Multiple PCI devices can be added to the VSPHERE_WORKER_PCI_DEVICES.
To add multiple PCI devices you must simply add the vendor and device IDs separated by a comma ",".
See example below:
VSPHERE_WORKER_PCI_DEVICES="0x<VENDOR_ID1>:0x<DEVICE_ID1>,0x<VENDOR_ID2>:0x<DEVICE_ID2>"
The GPU size must also be set appropriately ie it must accomodate the multiple of GPU you wish to add.
pciPassthru.64bitMMIOSizeGB=<TotalGPUGiBSize>
-- example below which best explains required GPU GiB size for multiple GPUs.
mmio-space-in-gb
The required amount of MMIO space in GiB that you calculated previously. For example, if you are assigning four GPUs to a VM that each use a total of 128 GiB of BAR1 memory, the amount of MMIO space that is required for all the GPUs is 512 GiB.

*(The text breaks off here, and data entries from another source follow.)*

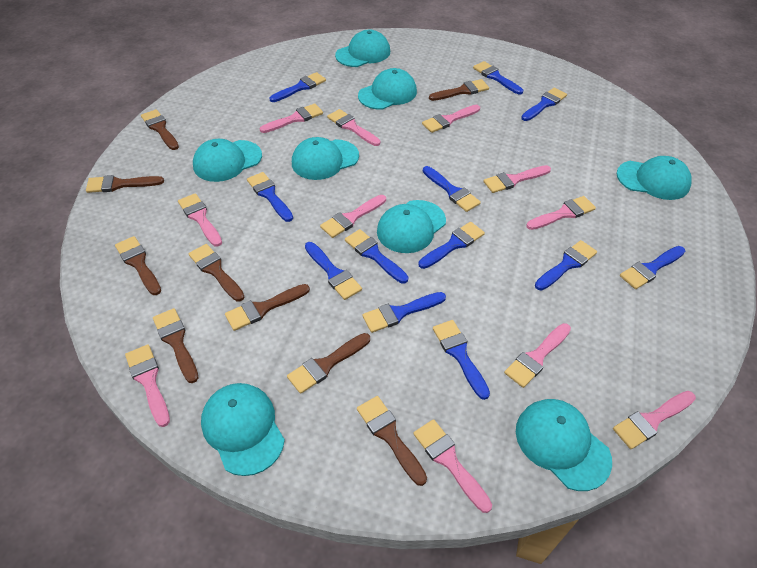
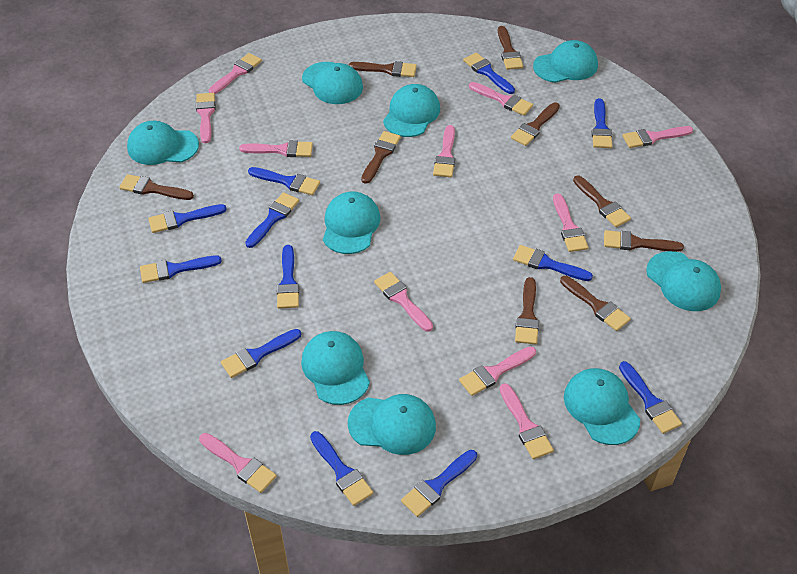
turquoise cap: 8 -> 9

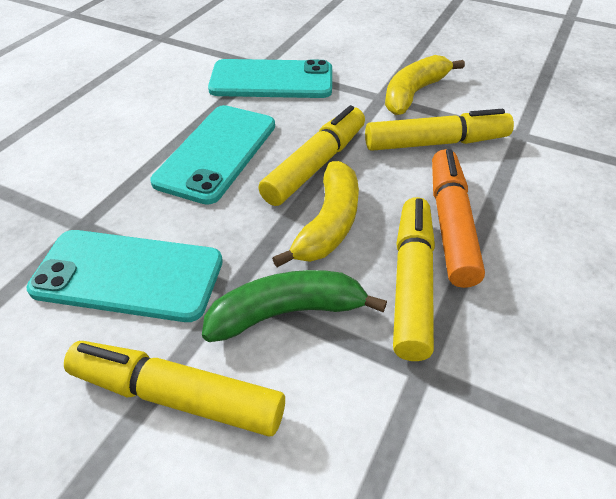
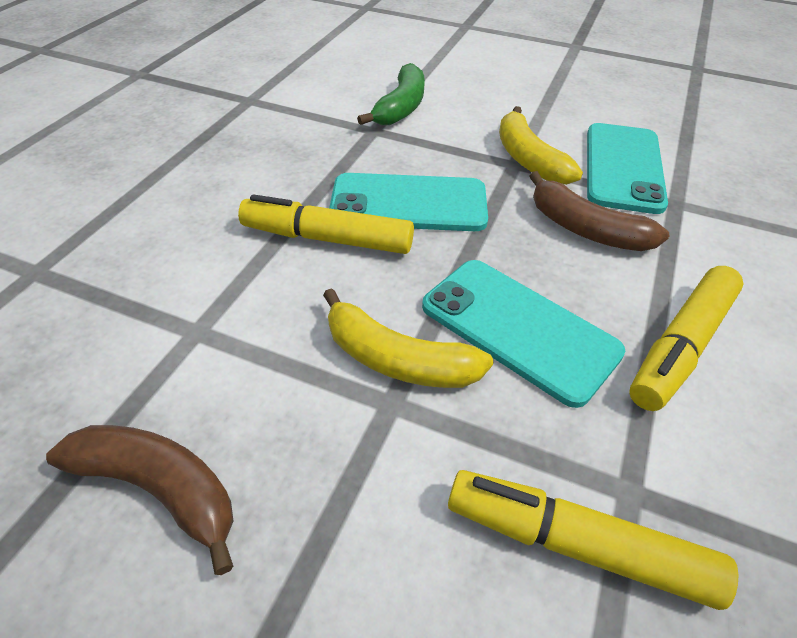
brown banana: 0 -> 2
orange marker: 1 -> 0
yellow marker: 4 -> 3

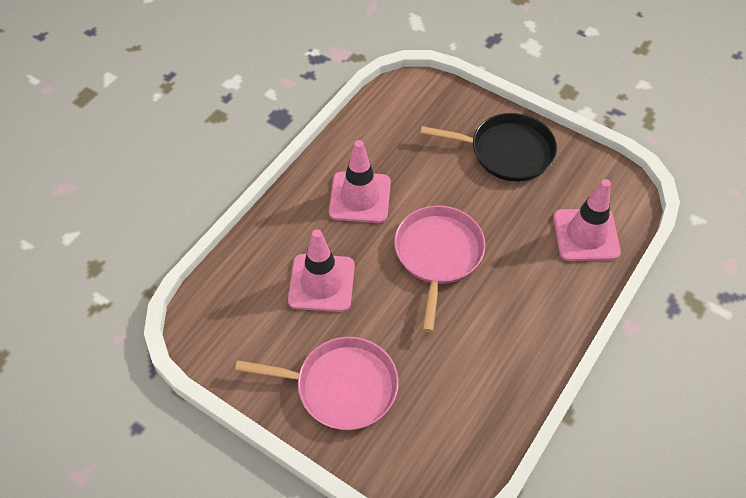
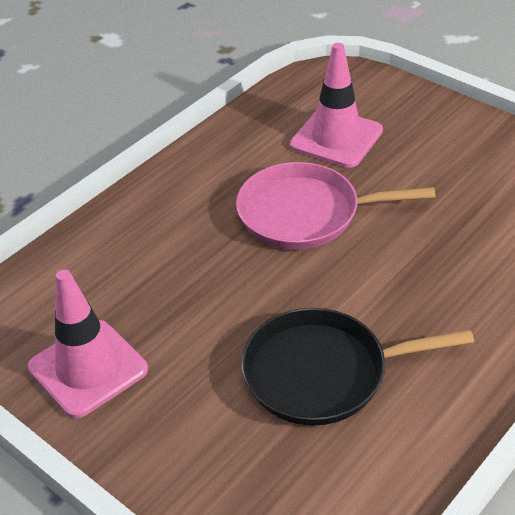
pink pan: 2 -> 1
pink traffic cone: 3 -> 2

pciPassthru.64bitMMIOSizeGB = "512"
Alternative to updating the an existing cluster, is to edit the cluster's yaml to include the multiple of deviceId/vendorId combination similar to below:
kubectl get cluster <cluster_name> -o yaml } grep -A 10 "name: pci"
- name: pci
value:
worker:
devices:
- deviceId: xxxx
vendorId: xxxx
- deviceId: xxxx
vendorId: xxxx
.....
Similarly the GPU GB Size will also need to be updated.